Se remettre en question
La Russie et les pays de l’Ouest doivent aussi réfléchir aux aspects de leur propre conduite ayant pu contribuer à l’affrontement plutôt que de blâmer systématiquement l’autre partie. La spirale infernale menant à la guerre froide résulte de l’interaction des parties plutôt que de la supposée volonté néfaste de l’une ou de l’autre, c’est la deuxième leçon. En Ukraine par exemple, l’Union Européenne n’a jamais accusé réception des  inquiétudes légitimes de Moscou face au projet de traité d’association économique, les États-Unis ont abandonné trop rapidement un projet de règlement conçu par les diplomates qui, malgré ses imperfections,  aurait pu permettre de tracer un chemin vers une solution pacifique.
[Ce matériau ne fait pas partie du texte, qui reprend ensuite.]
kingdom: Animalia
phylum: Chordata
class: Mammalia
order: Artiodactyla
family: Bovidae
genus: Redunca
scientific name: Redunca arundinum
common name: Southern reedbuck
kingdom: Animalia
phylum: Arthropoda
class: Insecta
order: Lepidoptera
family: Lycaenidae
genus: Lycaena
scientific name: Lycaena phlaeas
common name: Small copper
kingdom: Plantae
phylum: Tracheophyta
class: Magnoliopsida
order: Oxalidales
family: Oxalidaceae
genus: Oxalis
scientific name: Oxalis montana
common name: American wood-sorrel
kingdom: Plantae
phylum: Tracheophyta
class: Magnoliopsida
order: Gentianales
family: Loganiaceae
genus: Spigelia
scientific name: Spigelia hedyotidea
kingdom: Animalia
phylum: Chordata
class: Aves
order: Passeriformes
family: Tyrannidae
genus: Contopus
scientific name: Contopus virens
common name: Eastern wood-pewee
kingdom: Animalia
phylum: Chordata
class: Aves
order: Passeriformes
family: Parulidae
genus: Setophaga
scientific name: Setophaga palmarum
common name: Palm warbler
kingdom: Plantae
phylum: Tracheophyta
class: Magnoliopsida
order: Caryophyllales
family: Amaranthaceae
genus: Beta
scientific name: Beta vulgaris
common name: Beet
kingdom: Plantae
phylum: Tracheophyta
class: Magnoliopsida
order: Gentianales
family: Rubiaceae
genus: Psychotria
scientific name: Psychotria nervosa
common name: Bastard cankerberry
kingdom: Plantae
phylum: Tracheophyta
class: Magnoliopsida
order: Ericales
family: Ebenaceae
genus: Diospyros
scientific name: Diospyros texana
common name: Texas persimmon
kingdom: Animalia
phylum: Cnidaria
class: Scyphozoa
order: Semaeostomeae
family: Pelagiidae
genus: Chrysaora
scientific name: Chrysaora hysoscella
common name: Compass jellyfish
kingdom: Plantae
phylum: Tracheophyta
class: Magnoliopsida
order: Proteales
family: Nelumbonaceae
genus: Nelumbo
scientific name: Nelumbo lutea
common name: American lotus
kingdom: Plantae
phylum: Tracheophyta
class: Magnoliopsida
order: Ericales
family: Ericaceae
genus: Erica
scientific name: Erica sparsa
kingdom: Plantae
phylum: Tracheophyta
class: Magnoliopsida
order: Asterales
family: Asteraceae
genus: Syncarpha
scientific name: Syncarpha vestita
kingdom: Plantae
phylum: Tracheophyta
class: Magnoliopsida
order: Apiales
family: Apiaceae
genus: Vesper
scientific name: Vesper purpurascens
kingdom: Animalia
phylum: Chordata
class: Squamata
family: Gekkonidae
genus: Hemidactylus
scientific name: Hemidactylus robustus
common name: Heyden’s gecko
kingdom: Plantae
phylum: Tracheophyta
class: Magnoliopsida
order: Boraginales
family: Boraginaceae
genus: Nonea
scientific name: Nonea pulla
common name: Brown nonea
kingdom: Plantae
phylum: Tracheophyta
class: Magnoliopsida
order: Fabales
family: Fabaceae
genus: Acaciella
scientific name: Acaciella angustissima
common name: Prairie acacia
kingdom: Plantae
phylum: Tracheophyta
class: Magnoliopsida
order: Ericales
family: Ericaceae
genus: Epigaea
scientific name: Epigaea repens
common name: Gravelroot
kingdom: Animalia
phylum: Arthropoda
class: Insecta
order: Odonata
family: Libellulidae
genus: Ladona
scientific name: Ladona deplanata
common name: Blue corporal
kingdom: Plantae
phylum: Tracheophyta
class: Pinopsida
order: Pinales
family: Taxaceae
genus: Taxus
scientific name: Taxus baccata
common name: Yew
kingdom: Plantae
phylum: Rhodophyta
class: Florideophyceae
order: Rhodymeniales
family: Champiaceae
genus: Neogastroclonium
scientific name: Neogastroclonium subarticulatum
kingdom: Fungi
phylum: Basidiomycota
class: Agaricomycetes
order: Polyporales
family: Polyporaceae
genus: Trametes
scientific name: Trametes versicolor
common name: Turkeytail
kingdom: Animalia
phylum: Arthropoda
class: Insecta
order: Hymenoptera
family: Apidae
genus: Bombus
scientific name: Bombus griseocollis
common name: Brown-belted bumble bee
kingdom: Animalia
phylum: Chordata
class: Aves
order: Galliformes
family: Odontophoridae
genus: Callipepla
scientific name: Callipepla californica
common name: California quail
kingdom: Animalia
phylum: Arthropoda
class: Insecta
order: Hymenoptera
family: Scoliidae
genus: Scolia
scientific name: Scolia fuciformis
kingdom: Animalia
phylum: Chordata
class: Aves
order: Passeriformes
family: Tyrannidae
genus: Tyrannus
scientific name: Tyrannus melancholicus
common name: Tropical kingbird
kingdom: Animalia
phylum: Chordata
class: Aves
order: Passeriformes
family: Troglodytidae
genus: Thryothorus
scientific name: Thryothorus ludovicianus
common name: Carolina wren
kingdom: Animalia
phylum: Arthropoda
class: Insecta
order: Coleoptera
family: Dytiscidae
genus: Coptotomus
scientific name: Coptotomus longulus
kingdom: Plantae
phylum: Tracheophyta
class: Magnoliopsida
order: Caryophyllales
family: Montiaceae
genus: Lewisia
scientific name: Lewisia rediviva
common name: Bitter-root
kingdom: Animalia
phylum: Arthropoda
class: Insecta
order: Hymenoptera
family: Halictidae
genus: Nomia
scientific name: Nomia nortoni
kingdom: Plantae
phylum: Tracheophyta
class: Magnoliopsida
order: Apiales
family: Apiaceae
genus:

La Russie, de son côté, n’a pas hésité à exploiter l’instabilité politique en Ukraine.
Ici encore le parallèle à faire avec les organisations est évident. Il est plus facile de blâmer l’autre que d’examiner l’impact de sa propre conduite sur l’évolution de la relation. Dans le but d’établir des relations saines, le relationniste doit demeurer toujours lucide quant aux conséquences des actes posés par l’organisation qui l’emploi et savoir, au besoin, attirer l’attention sur une réalité méconnue et proposer des correctifs.
Agir plutôt que de chercher à convaincre
La troisième leçon, la plus importante selon Legvold, est que pour influencer le comportement des Russes, il est beaucoup plus efficace de créer un environnement propice à l’évolution souhaitée que de chercher à les convaincre d’abandonner leur vision du monde. Par exemple,  si les occidentaux veulent que la Russie négocie, ils devraient créer un climat favorable en allégeant la pression sur sa frontière ouest en soutenant l’Ukraine économiquement, en faisant pression sur le gouvernement ukrainien pour assainir le système politique et stabiliser le pays, et en n’obligeant pas les ukrainiens à choisir entre l’Est et l’Ouest.
Nous l’avons tous appris, dans nos manuels comme dans la pratique : la réputation d’une organisation se construit bien davantage à travers ses actions qu’à travers ses paroles. Le rôle du relationniste va bien au-delà du discours; il doit conseiller l’organisation sur tous les aspects de ses activités qui exercent un impact sur sa réputation.
De la diplomatie aux RP…
Il ne faut pas être naïf. Les pays ont des intérêts et choisissent l’affrontement lorsqu’ils estiment que ces intérêts sont en jeu et que le rapport de forces leur est favorable. Il en va de même avec les organisations; tout le monde n’est pas toujours prêt à faire la paix, certains préfèrent profiter de leur situation avantageuse.
Mais tôt ou tard, entre les pays comme entre les organisations, il faut faire la paix car la guerre, parfois profitable à court terme,  est toujours ruineuse à long terme.  Les mécanismes de la diplomatie, entre les pays, et des relations publiques, entre les organisations, deviennent alors essentiels.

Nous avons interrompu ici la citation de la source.